# What is required
Write out every line of the data below exactly as given.

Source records

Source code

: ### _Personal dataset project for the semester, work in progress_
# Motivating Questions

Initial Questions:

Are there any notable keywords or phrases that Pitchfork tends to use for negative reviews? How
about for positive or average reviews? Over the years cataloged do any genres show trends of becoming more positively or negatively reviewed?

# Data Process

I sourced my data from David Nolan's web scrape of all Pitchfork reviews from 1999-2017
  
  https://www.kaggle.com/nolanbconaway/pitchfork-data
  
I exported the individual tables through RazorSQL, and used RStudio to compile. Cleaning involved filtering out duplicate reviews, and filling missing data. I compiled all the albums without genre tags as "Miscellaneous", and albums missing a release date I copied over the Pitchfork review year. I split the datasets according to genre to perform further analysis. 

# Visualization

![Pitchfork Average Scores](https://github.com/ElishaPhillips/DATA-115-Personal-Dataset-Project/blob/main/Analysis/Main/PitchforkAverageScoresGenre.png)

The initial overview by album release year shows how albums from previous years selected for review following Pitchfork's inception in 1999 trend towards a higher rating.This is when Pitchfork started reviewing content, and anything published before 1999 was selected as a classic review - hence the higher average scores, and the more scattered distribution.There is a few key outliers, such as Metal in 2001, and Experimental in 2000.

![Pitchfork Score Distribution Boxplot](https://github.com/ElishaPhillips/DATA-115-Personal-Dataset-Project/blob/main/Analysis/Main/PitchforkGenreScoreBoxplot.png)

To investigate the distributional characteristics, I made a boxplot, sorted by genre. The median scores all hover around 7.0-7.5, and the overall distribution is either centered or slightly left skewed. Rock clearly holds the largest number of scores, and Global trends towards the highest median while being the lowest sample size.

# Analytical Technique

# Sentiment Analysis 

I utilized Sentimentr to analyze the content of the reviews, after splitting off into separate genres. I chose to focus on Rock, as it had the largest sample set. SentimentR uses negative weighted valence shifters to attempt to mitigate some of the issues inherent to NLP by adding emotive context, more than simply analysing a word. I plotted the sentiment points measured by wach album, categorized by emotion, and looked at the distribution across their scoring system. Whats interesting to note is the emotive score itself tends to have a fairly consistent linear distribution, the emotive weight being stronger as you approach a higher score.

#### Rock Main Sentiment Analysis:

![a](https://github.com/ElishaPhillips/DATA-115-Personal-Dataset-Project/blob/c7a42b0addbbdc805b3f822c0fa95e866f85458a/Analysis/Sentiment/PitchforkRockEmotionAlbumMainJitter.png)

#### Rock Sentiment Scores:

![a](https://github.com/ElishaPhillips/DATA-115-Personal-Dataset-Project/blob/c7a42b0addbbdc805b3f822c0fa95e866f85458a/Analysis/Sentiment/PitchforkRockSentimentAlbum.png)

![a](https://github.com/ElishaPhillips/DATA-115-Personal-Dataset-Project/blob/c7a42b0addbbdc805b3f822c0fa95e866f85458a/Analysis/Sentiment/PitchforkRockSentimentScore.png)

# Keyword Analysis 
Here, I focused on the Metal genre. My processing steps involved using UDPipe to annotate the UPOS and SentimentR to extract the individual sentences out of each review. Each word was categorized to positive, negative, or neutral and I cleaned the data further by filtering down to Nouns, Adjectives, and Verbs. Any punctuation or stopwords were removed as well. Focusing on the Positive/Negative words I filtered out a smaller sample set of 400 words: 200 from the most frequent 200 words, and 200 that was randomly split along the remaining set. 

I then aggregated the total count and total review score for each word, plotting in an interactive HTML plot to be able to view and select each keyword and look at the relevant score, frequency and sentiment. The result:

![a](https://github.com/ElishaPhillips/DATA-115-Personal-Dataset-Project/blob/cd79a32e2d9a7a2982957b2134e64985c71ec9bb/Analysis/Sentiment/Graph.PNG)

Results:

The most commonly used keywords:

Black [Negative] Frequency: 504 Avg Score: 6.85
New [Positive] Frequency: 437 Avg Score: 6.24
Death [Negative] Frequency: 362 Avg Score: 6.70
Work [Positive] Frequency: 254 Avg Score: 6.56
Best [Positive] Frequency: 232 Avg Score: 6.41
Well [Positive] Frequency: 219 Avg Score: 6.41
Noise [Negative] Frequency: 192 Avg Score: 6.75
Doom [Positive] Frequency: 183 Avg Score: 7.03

# Your response
Source code

: ### _Personal dataset project for the semester, work in progress_
# Motivating Questions

Initial Questions:

Are there any notable keywords or phrases that Pitchfork tends to use for negative reviews? How
about for positive or average reviews? Over the years cataloged do any genres show trends of becoming more positively or negatively reviewed?

# Data Process

I sourced my data from David Nolan's web scrape of all Pitchfork reviews from 1999-2017
  
  https://www.kaggle.com/nolanbconaway/pitchfork-data
  
I exported the individual tables through RazorSQL, and used RStudio to compile. Cleaning involved filtering out duplicate reviews, and filling missing data. I compiled all the albums without genre tags as "Miscellaneous", and albums missing a release date I copied over the Pitchfork review year. I split the datasets according to genre to perform further analysis. 

# Visualization

![Pitchfork Average Scores](https://github.com/ElishaPhillips/DATA-115-Personal-Dataset-Project/blob/main/Analysis/Main/PitchforkAverageScoresGenre.png)

The initial overview by album release year shows how albums from previous years selected for review following Pitchfork's inception in 1999 trend towards a higher rating.This is when Pitchfork started reviewing content, and anything published before 1999 was selected as a classic review - hence the higher average scores, and the more scattered distribution.There is a few key outliers, such as Metal in 2001, and Experimental in 2000.

![Pitchfork Score Distribution Boxplot](https://github.com/ElishaPhillips/DATA-115-Personal-Dataset-Project/blob/main/Analysis/Main/PitchforkGenreScoreBoxplot.png)

To investigate the distributional characteristics, I made a boxplot, sorted by genre. The median scores all hover around 7.0-7.5, and the overall distribution is either centered or slightly left skewed. Rock clearly holds the largest number of scores, and Global trends towards the highest median while being the lowest sample size.

# Analytical Technique

# Sentiment Analysis 

I utilized Sentimentr to analyze the content of the reviews, after splitting off into separate genres. I chose to focus on Rock, as it had the largest sample set. SentimentR uses negative weighted valence shifters to attempt to mitigate some of the issues inherent to NLP by adding emotive context, more than simply analysing a word. I plotted the sentiment points measured by wach album, categorized by emotion, and looked at the distribution across their scoring system. Whats interesting to note is the emotive score itself tends to have a fairly consistent linear distribution, the emotive weight being stronger as you approach a higher score.

#### Rock Main Sentiment Analysis:

![a](https://github.com/ElishaPhillips/DATA-115-Personal-Dataset-Project/blob/c7a42b0addbbdc805b3f822c0fa95e866f85458a/Analysis/Sentiment/PitchforkRockEmotionAlbumMainJitter.png)

#### Rock Sentiment Scores:

![a](https://github.com/ElishaPhillips/DATA-115-Personal-Dataset-Project/blob/c7a42b0addbbdc805b3f822c0fa95e866f85458a/Analysis/Sentiment/PitchforkRockSentimentAlbum.png)

![a](https://github.com/ElishaPhillips/DATA-115-Personal-Dataset-Project/blob/c7a42b0addbbdc805b3f822c0fa95e866f85458a/Analysis/Sentiment/PitchforkRockSentimentScore.png)

# Keyword Analysis 
Here, I focused on the Metal genre. My processing steps involved using UDPipe to annotate the UPOS and SentimentR to extract the individual sentences out of each review. Each word was categorized to positive, negative, or neutral and I cleaned the data further by filtering down to Nouns, Adjectives, and Verbs. Any punctuation or stopwords were removed as well. Focusing on the Positive/Negative words I filtered out a smaller sample set of 400 words: 200 from the most frequent 200 words, and 200 that was randomly split along the remaining set. 

I then aggregated the total count and total review score for each word, plotting in an interactive HTML plot to be able to view and select each keyword and look at the relevant score, frequency and sentiment. The result:

![a](https://github.com/ElishaPhillips/DATA-115-Personal-Dataset-Project/blob/cd79a32e2d9a7a2982957b2134e64985c71ec9bb/Analysis/Sentiment/Graph.PNG)

Results:

The most commonly used keywords:

Black [Negative] Frequency: 504 Avg Score: 6.85
New [Positive] Frequency: 437 Avg Score: 6.24
Death [Negative] Frequency: 362 Avg Score: 6.70
Work [Positive] Frequency: 254 Avg Score: 6.56
Best [Positive] Frequency: 232 Avg Score: 6.41
Well [Positive] Frequency: 219 Avg Score: 6.41
Noise [Negative] Frequency: 192 Avg Score: 6.75
Doom [Positive] Frequency: 183 Avg Score: 7.03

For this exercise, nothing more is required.